STORY: Norway’s $2 trillion sovereign wealth fund, the world’s largest, said on Tuesday (August 12) it expects to divest from more Israeli companies.

It’s part of its ongoing review of investments in the country over the situation in Gaza and the West Bank.

The fund is terminating contracts with external asset managers handling some of its Israeli investments.

And has divested parts of its portfolio in the country over the worsening humanitarian crisis in Gaza.

NBIM CEO Nicolai Tangen told a press conference that they should have had a tighter overview of these investments earlier.

“We are self-critical on this and see that in this special situation, when it comes to a country that is at war, we should have taken control back, so we should have terminated those relationships earlier, so it is something we are addressing as we have said before.”

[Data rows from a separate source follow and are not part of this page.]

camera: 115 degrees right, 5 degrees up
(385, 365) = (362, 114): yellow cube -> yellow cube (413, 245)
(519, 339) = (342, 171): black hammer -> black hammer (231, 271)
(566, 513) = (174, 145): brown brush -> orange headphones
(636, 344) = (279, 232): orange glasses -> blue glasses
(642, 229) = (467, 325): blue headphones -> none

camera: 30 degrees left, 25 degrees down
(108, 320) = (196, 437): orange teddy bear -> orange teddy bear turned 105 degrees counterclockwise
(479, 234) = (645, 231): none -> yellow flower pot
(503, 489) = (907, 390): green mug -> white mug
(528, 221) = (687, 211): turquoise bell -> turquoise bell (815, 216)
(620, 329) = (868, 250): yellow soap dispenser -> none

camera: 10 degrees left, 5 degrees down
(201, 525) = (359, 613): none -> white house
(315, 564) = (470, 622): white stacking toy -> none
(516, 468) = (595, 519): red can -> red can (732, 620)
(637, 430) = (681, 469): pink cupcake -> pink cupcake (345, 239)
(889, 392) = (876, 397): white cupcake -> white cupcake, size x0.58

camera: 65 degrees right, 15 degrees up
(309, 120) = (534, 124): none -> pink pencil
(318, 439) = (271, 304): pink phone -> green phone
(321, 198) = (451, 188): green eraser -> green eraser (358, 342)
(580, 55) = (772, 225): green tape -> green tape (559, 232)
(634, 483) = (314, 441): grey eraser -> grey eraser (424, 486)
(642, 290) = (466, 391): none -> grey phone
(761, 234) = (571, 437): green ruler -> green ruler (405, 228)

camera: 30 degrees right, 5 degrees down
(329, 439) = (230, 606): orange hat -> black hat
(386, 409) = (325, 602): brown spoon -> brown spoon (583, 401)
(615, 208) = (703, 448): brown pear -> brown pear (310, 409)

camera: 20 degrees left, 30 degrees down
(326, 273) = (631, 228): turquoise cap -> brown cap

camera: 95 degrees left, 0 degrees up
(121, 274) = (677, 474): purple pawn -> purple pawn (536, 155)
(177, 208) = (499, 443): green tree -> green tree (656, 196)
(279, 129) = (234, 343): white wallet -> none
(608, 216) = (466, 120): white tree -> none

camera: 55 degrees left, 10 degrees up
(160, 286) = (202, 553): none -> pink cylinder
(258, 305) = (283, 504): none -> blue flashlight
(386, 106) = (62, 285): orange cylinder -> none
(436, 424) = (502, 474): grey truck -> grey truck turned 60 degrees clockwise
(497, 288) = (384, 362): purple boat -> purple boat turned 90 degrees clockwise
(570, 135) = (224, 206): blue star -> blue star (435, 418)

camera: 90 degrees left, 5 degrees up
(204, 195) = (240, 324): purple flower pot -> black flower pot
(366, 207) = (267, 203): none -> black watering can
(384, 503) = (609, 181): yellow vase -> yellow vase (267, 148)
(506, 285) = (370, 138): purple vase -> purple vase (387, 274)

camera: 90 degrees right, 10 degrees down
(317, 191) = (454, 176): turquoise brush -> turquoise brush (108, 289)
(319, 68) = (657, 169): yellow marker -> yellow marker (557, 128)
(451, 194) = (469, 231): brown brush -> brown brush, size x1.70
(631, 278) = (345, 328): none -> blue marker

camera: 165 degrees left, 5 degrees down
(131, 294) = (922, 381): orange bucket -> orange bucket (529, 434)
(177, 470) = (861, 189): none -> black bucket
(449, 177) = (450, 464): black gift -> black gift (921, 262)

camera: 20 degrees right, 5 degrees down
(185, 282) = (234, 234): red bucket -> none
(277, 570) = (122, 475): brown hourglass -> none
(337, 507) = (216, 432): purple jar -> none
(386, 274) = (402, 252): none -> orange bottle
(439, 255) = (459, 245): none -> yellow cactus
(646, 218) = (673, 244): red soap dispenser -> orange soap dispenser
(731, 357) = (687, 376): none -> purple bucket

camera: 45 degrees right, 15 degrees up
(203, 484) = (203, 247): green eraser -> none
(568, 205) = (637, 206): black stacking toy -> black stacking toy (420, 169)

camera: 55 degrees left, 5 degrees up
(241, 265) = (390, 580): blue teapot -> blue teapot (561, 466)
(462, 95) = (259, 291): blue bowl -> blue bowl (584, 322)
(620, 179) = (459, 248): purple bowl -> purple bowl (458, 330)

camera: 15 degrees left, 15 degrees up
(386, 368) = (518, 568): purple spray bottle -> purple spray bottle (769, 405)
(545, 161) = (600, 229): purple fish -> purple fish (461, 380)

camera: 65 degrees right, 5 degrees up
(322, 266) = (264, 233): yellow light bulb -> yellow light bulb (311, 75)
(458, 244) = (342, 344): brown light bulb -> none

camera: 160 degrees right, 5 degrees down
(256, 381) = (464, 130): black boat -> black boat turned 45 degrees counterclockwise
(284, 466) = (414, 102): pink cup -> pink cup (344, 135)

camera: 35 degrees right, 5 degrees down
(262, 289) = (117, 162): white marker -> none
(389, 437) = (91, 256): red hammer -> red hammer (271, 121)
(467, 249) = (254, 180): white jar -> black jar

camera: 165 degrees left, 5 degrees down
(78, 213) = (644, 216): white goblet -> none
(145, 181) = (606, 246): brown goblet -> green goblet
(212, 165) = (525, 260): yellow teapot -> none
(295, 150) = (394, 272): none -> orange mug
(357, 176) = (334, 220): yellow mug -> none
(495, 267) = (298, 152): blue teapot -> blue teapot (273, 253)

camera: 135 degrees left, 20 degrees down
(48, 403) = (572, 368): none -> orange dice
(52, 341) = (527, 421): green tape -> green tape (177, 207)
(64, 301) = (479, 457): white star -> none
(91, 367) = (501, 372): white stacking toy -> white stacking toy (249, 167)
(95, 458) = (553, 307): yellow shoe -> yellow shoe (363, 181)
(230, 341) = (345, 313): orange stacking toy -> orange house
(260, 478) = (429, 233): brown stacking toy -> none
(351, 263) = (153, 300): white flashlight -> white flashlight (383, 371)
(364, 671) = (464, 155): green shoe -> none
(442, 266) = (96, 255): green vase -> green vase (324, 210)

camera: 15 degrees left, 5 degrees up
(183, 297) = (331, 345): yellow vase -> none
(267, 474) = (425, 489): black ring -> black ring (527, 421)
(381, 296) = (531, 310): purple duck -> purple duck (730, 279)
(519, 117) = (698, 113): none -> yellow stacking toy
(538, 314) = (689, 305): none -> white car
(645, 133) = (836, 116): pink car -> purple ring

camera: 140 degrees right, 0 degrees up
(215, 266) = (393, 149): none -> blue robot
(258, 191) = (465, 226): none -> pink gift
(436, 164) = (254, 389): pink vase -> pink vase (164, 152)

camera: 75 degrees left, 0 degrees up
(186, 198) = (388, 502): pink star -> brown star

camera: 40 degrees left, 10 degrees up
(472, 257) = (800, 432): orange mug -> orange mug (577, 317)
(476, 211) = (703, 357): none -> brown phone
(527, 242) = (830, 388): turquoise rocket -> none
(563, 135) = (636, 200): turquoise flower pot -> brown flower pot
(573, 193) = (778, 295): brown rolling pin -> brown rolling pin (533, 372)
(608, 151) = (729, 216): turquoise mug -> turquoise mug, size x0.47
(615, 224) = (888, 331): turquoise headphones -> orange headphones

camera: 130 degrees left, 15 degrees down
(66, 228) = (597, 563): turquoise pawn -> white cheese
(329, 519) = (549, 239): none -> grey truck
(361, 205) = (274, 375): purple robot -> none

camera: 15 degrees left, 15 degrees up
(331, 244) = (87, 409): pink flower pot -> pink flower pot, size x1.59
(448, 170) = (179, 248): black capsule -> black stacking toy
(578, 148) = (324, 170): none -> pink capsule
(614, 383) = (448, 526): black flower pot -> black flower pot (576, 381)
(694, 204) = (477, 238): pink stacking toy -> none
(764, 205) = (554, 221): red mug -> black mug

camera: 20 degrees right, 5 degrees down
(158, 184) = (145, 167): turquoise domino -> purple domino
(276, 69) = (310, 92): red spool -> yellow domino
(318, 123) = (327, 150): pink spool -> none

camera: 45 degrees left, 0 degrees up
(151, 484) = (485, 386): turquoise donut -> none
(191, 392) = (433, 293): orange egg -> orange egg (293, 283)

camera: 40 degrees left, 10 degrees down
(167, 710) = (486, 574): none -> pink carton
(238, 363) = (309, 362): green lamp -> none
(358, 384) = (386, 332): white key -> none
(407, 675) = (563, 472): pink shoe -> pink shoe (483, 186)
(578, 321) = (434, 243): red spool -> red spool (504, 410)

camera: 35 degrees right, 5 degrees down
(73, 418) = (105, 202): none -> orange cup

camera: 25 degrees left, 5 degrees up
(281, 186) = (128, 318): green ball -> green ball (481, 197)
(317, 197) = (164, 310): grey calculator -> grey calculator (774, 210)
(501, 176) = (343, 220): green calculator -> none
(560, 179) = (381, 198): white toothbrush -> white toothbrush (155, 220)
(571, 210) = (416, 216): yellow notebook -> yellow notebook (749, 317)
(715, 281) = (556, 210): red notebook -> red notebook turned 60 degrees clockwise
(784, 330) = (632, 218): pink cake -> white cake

The review began last week following media reports that the fund had built a stake of just over 2% in an Israeli jet engine group.

Bet Shemesh Engines Ltd provides services to Israel’s armed forces, including the maintenance of fighter jets.

The fund announced on Tuesday that the stake in the company has now been sold.

Bet Shemesh did not respond to requests for comment.

The fund, which invests the Norwegian state’s revenues from oil and gas production, is one of the world’s largest investors.

And owns on average 1.5% of all listed stocks worldwide.